Chain-of-thought works because reasoning is generative. When you prompt a model to show its work, you’re asking it to generate intermediate tokens that then become context for the final answer. Each reasoning step attends to the previous ones. You’re essentially making the model build a scaffold and then stand on it, rather than jumping directly to a conclusion. This is why it helps for problems with multiple interdependent steps and does nothing (or hurts) for simple factual retrieval.
As a complement to this, What an LLM Does With Your Prompt Before Responding covers the tokenization and preprocessing stage that happens before attention even begins, which is another layer people frequently misunderstand.
Where This Changes Your Practice
Understanding attention gives you a debugging frame, not just a recipe list.
When a model ignores part of your instruction, the first question becomes: is the relevant signal getting diluted by competing context? A long, meandering system prompt with the key constraint buried in paragraph four is not the same as a short, focused one with that constraint at the top. The tokens are there, but their influence is weaker.
When a model drifts in long conversations, you’re watching attention cope with a context window that’s filling up. The early instructions are still technically present, but hundreds or thousands of newer tokens are competing for influence. Re-stating key constraints mid-conversation isn’t nagging; it’s refreshing the signal.

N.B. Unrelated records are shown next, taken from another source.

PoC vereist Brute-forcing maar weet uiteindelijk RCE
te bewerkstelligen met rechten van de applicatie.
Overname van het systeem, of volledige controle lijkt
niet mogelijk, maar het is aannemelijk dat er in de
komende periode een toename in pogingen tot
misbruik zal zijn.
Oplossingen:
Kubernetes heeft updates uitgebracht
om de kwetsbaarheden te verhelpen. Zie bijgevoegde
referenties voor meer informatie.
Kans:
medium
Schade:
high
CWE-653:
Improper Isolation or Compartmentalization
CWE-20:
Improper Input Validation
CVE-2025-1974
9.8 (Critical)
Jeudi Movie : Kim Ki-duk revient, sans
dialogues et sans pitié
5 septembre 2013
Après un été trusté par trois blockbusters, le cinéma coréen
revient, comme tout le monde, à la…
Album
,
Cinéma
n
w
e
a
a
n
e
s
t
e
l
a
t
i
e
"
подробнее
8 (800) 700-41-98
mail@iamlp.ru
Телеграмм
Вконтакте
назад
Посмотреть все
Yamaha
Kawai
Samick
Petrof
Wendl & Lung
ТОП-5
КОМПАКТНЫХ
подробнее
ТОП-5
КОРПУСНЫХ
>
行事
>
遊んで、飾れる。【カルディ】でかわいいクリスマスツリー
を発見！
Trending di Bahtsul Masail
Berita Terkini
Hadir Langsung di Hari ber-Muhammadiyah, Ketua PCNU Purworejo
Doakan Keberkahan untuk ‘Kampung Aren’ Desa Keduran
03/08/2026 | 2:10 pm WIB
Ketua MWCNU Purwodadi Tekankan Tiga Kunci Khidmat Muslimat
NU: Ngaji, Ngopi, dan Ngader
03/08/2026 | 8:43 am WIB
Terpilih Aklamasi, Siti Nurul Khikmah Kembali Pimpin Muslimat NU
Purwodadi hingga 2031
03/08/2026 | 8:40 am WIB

When few-shot examples produce inconsistent results, check whether the examples you’ve provided are actually consistent with each other. Conflicting examples don’t average out into some useful middle ground; they generate noise in the attention patterns the model uses to predict your intended format.
None of this requires you to read papers or implement anything. It requires you to have a mental model of what the model is actually doing, so that when something breaks, you’re reasoning about causes rather than shuffling incantations.
The people who are genuinely good at working with language models aren’t the ones who’ve memorized the most prompt templates. They’re the ones who can look at a bad output and say, with some confidence, why the model went wrong. Attention is the mechanism that makes that diagnosis possible.